Thinking about the current design of classes in EQ2. When you start, you have no class (or role) from level 1-2. At level 3, you're forced to pick one of the 4 main archtypes (fighter, mage, priest, scout). Then, at level 10 you pick your sub-class (3 for each archtype), and finally, at level 20, you pick your final type (usually a choice of only 1 based on your alignment, some sub-classes have 2 possibles).

The problem I see with this is that the pace of the game in the first dozen levels is so fast that it's difficult to make a meaningful choice so early. On the other hand, it makes rolling up alternate characters to experiment much quicker.

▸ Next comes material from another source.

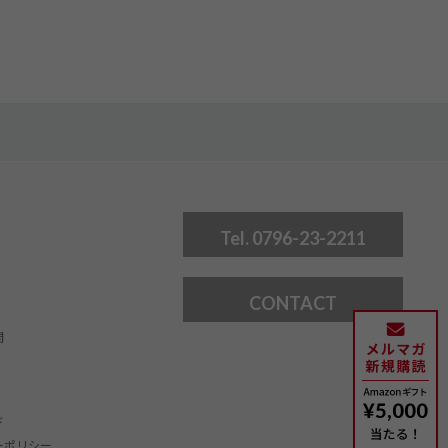
Tel. 0796-23-2211
CONTACT
問
ド
ーポリシー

If I was going to re-design it (wishful thinking):

Levels 1-9 - no archtypes at all. Leave the heroic opportunity system off the table until level 10+. Give everyone the ability to do a little bit of everything, but nothing class-definining. So, everyone could heal a bit, nuke a bit, and do a bit of melee damage. Nothing like experimentation to decide which role you prefer.

Level 10 - Now you pick an archtype (fighter, priest, mage, scout).

Level 20 - This would be the first sub-class level. (Similar to the existing levels 10-19.)

Level 30 - Pick your final class specialization.

My thought is that by forcing everyone to pick an archtype at level 3, a sub-class at 10, and final class selection at 20, they compressed too much choice into too narrow of a range. Expanding of the decision over an additional 10 levels would have given them a few benefits:

- Players are better informed when it comes time to choose.

- Easier class balance due to more levels at the lower end where you can introduce new spells.